Time.com recently posted the following article by Julie Rawe on paternity fraud:
"It was the lawyers of ancient Rome who came up with the modern definition of fatherhood: Mater semper certa est; pater est quem nuptiae demonstrant (rough translation: The mother is obvious; the father is the one she was married to when the child was born). The Romans, however, didn’t have access to genetic testing. Dylan Davis did. A few months after his divorce in 2000, Davis, 36, a software engineer in Denver, took a DNA test to confirm a nagging suspicion that he was not the biological father of his 6-year-old twins. The negative test results led him to give up partial custody of the boy and girl–"The anger grows and grows, and it just keeps chipping away at your love for those children," he says–and since his ex-wife moved to another state, he has had no contact with the twins. But under Colorado law, he is still required to pay $663 a month in child support. So Davis is lobbying to change the statute so that he and others like him won’t be held financially accountable for children who aren’t biologically theirs.

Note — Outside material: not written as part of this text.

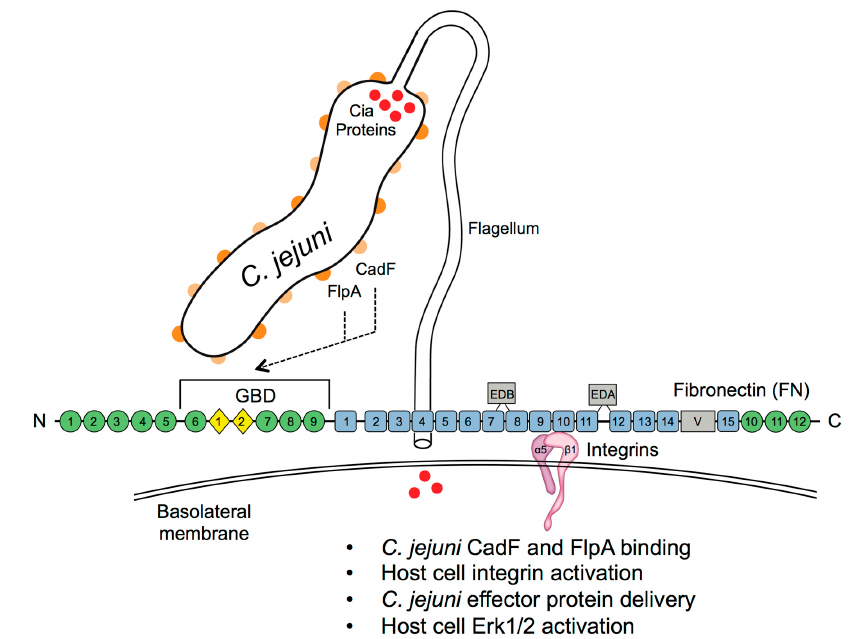
Figure 10. A model of C. jejuni interaction with host cells. C. jejuni drives the host cell processes by forming the three-component bridge between the CadF and FlpA proteins, host cell-associated fibronectin (FN), and α 5 β 1 integrin. While only a single FN molecule and a single α 5 β 1 integrin are shown for simplicity, C. jejuni- induced host cell signaling requires multiple FN molecules and the occupancy and clustering of multiple α 5 β 1 integrin heterodimers for the maximal stimulation of cellular signaling pathways. FN is composed of 12 FN type I repeats (FN I, green circles), 2 FN type II repeats (FN II, yellow diamonds), and 15–18 FN type III repeats (FN III, blue squares). Additionally, Extra Domains A and B (EDA and EDB) are shown and the variable (V) region that connects two type III repeats. Both CadF and FlpA proteins bind to the 45 kDa N-terminal domain (NTD) of FN that harbors the gelatin-binding domain (GBD). However, CadF and FlpA likely bind to different regions of the 45 kDa fragment based on ELISAs performed in the presence or absence of 4 M urea (see the text for details). Intimate contact between C. jejuni and the host cells by CadF and FlpA facilitates the delivery of the C. jejuni e ff ector protein CiaD, which is necessary for Erk 1 / 2 activation. Together, CadF and FlpA set the stage for host cell invasion by binding to FN associated with the α 5 β 1 integrins on the basolateral surface of cells (sites of focal adhesions) and to deliver e ff ectors that stimulate host cellular signaling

Advocates for these so-called duped dads say such men should be treated as victims of fraud and liken the need for paternity-disestablishment amendments to truth-in-lending laws. They point to many an egregious case in which the law’s marital presumption of fatherhood has ended up enslaving a divorced dad, like the Michigan man who proved he had not sired his son but was still ordered to send child-support payments directly to the boy’s biological father, who was granted custody after the mom moved out of his place and left the kid there. Increasingly, policymakers across the country are turning a sympathetic ear to such complaints. Florida last year joined Georgia and Ohio in allowing a man to walk away from any financial obligations regardless of how many years he may have been acting as a minor’s father if he discovers he was deceived into parenthood. Fathers’ rights groups in Colorado, Illinois and West Virginia are pushing for similar legislation that would remove or extend existing time limits for challenging paternity.
Spearheading the legislative movement is Carnell Smith, a Georgia engineer who found out shortly after he broke up with his girlfriend that she was pregnant and spent the next 11 years believing he was the girl’s father. Then, in 2000, after his visitation time had been cut back around the same time that a court order nearly doubled his monthly child-support payments, he took a test that showed he was not the biological parent. Three years and about $100,000 in child support and legal fees later, Smith, 46, managed to disentangle himself from any responsibilities for the girl, and says he walked out of court "a broke but free man." He successfully lobbied his home state to pass its paternity-fraud law in 2002 and now runs a DNA-testing company. Its slogan: "If the genes don’t fit, you must acquit!"
But justice for a disillusioned dad can clash with the best interests of a child raised to think of him as a father. "These cases get cast as the duped dad vs. the scheming wife," says Temple University law professor Theresa Glennon, who has examined the changing legal landscape. "This is really about men deserting children they have been parenting." She points out that severing paternal ties could devastate a child depending on the length and quality of his relationship with the nonbiological father.
Even so, last May the Mississippi Supreme Court ruled that the state’s current law doesn’t let a court consider a child’s best interests when a father requests DNA testing to determine paternity. And in a sign of the further complications genetic testing may have unleashed, the New Jersey Supreme Court is debating whether a nonbiological father can sue the biological one for $110,000 in child-support reimbursement. The plaintiff in the case didn’t learn the truth about the son he had believed to be his own until the kid was 30.
Some legislators, however, are acknowledging that there is more to fatherhood than what can be defined solely by the sharing of a few genes. Oklahoma last year joined several states in adopting a law that limits the time frame for contesting paternity to a few years after the child’s birth. Paula Roberts, an attorney at the nonprofit Center for Law and Social Policy who helped craft these measures, argues that such time limits protect both the child and the nonbiological father, should Mom ever try to shut him out or the biological dad suddenly show up wanting to horn in. Meanwhile, activists in Oregon are planning to submit two competing bills this session. Both allow a man to contest paternity within a year of discovering he is not the biological father, but only one forces the courts to consider a child’s best interests in every case. The other allows a nonbiological father to get out if he wants to, but if he’s the one fighting to maintain parental status, then the court has to consider the child’s interests. That’s a lot of nuance, but when it comes to determining fatherhood, sometimes an easy answer isn’t what’s best."
Georgia, as mentioned in the article, passed a statute in 2002 that permits a putative father, under certain limited and defined circumstances, to seek to set aside a determination of paternity. The relief is not available if he has acknowledged paternity in a sworn statement, been named as the child’s biological father on the child’s birth certificate with his consent, been required to support the child because of a written voluntary promise, received written notice from the Department of Human Resources, any other state agency, or any court directing him to submit to genetic testing which he disregarded, signed a voluntary acknowledgment of paternity; or proclaimed himself to be the child’s biological father.
The law’s primary effect is to terminate a child support obligation, but it does not establish procedures for recovering child support payments previously paid. The remedy for such a recovery, if one is available, appears to be a lawsuit for fraud and unjust enrichment.